Short version: Move regularly
I’ve been using a standing desk now for about a year and a half now. It seems to be rising in popularity at work, and the past few weeks several people have come over to look at my setup, and get some advice on what I do, and how I do it.
How it started
I started the standing desk for health reasons. I’ve always been into fitness, and have been working out regularly most of my adult life. Being a desk jockey isn’t conducive to being fit, and I didn’t realize how bad sitting (or not moving) for extended periods of time was for me. I was introduced to standing desks through Crossfit. I did1 Crossfit for over 3 years. I was doing WOD’s 5 days a week, and had all the injuries to prove it. My Crossfit adventure could fill a whole post, but it did lead me down the path to a standing desk.
Sitting is a pain in the rear; literally. Before a standing desk, I would sit most the day, besides my 1 hour workout during lunch, sit on the bike on the way to/from work. Go home and sit and eat dinner. Then I’d sit and watch TV. It just seemed like my life was full of sitting. I was actually very irritated & tired of sitting.
All this sitting was not helping my fitness levels, and because of that, and some other health issues, I did some research which led me to a few posts on the Internet about standing desks. I ended up finding several videos1 from this Crossfit mobility dude, Kelly Starret.
I also found some insightful posts from the primal pro, Mark Sisson. On his site, he’s got several posts about standing desks.1 He’s also got some great advice on maintaining overall fitness, and lifestyle.
I started with a goal to alternate standing and sitting every hour, and see how it worked. My first setup was using old moving boxes, paper reams, and some sweet MacGyver-y maneuvers for about 6 months. I would raise and lower my monitors/keyboard/mouse by hand. It took me several weeks of getting used to standing, but the pain!…Oh the pain! The pain in my back from arching it too much while standing was pretty bad. I needed to learn how to stand properly. Who knew that was such a thing? Again, Kelly Starrett to the rescue.
The key I found to being most comfortable either standing or sitting is to take short breaks to move. After about a half hour or so, my legs start to feel like blood is pooling and start to go numb at about that time, so I try to get moving to shake it off. Some squats, or walk to get a drink, or go stretch someplace quiet. Listen to what your body is telling you. Don’t force yourself through the pain, get up and move!

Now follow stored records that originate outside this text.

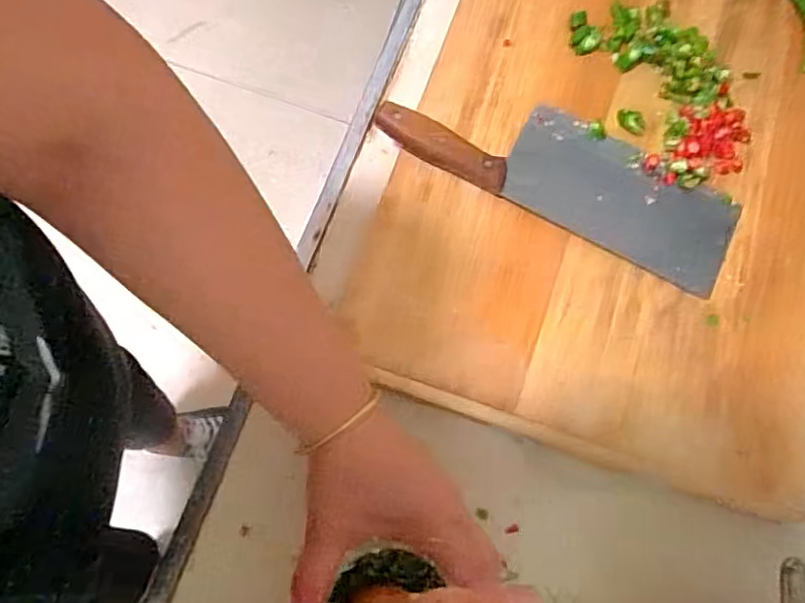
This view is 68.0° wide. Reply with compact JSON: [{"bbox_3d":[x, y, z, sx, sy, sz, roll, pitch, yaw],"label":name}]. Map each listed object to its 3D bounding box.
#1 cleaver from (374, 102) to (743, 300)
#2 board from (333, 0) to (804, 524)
[{"bbox_3d":[0.136,-0.113,0.507,0.303,0.019,0.094,27,76,5],"label":"cleaver"},{"bbox_3d":[0.209,-0.146,0.530,0.386,0.026,0.559,19,76,3],"label":"board"}]

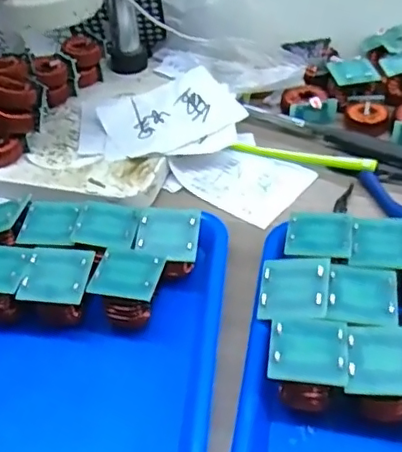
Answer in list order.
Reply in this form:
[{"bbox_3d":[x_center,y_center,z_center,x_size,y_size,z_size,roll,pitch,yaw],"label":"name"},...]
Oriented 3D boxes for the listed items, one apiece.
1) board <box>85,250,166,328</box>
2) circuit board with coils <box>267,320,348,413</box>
[{"bbox_3d":[-0.052,0.044,0.412,0.046,0.032,0.046,8,44,13],"label":"board"},{"bbox_3d":[0.067,0.087,0.359,0.046,0.036,0.044,4,43,10],"label":"circuit board with coils"}]

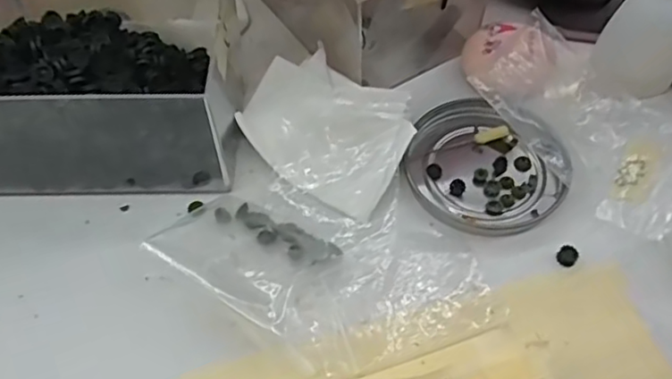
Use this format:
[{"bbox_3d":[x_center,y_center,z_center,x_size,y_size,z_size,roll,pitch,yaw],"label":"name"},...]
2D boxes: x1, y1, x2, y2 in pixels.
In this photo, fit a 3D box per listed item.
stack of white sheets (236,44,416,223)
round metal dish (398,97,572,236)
[{"bbox_3d":[-0.004,-0.033,0.317,0.087,0.026,0.063,32,62,22],"label":"stack of white sheets"},{"bbox_3d":[0.074,-0.013,0.313,0.076,0.012,0.070,-1,55,1],"label":"round metal dish"}]

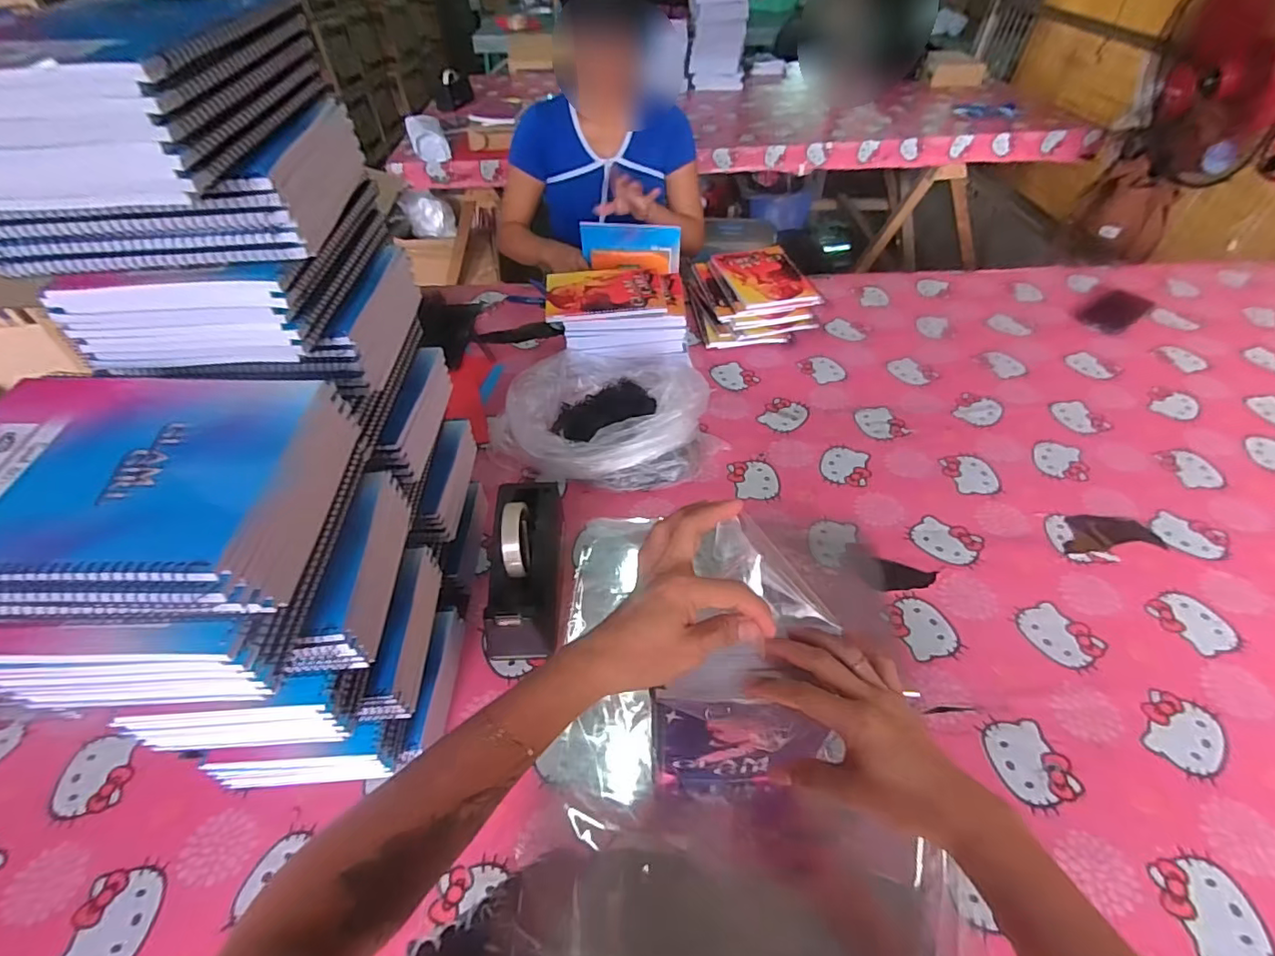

After about 6 months of using the moving boxes, I graduated to the kangaroo desk. This setup is cool because it raises and lowers easily, so you can sit or stand without too much hassle.
I also got a little stool to alternate putting one foot up. This helps alleviate fatigue in the legs, and helps the blood circulate better. There is also an anti-fatigue mat that I stand on to cushion my feet while standing. I usually shuck my shoes to be in my sock feet, so the pad is great. It alleviated the knee pain (from an old injury) that was exacerbated from standing for long periods.
Pros & Cons
Sometimes it’s easier to focus when I’m sitting. When I have something that takes a lot of attention, I’m not sure why, but I prefer to sit. Other article’s I’ve read say the exact opposite. I say “sometimes” because I can get in the zone while standing, and an hour or two pass by, and I realize I haven’t really shifted positions. I think standing is slightly better than sitting. The real key is to move your body frequently.
I lost about 5 pounds just changing from sitting all day, to alternating standing/sitting. That part was pretty great. I didn’t have to change what I ate, or how much I worked out.
In the End
I do like the standing desk, but the ideal for me, is to move regularly. Standing up, sitting down, walking, squats, etc.
I wonder if my next nerdly fitness thing will be a Treadmill desk. Those still seem kind of wonky and expensive though.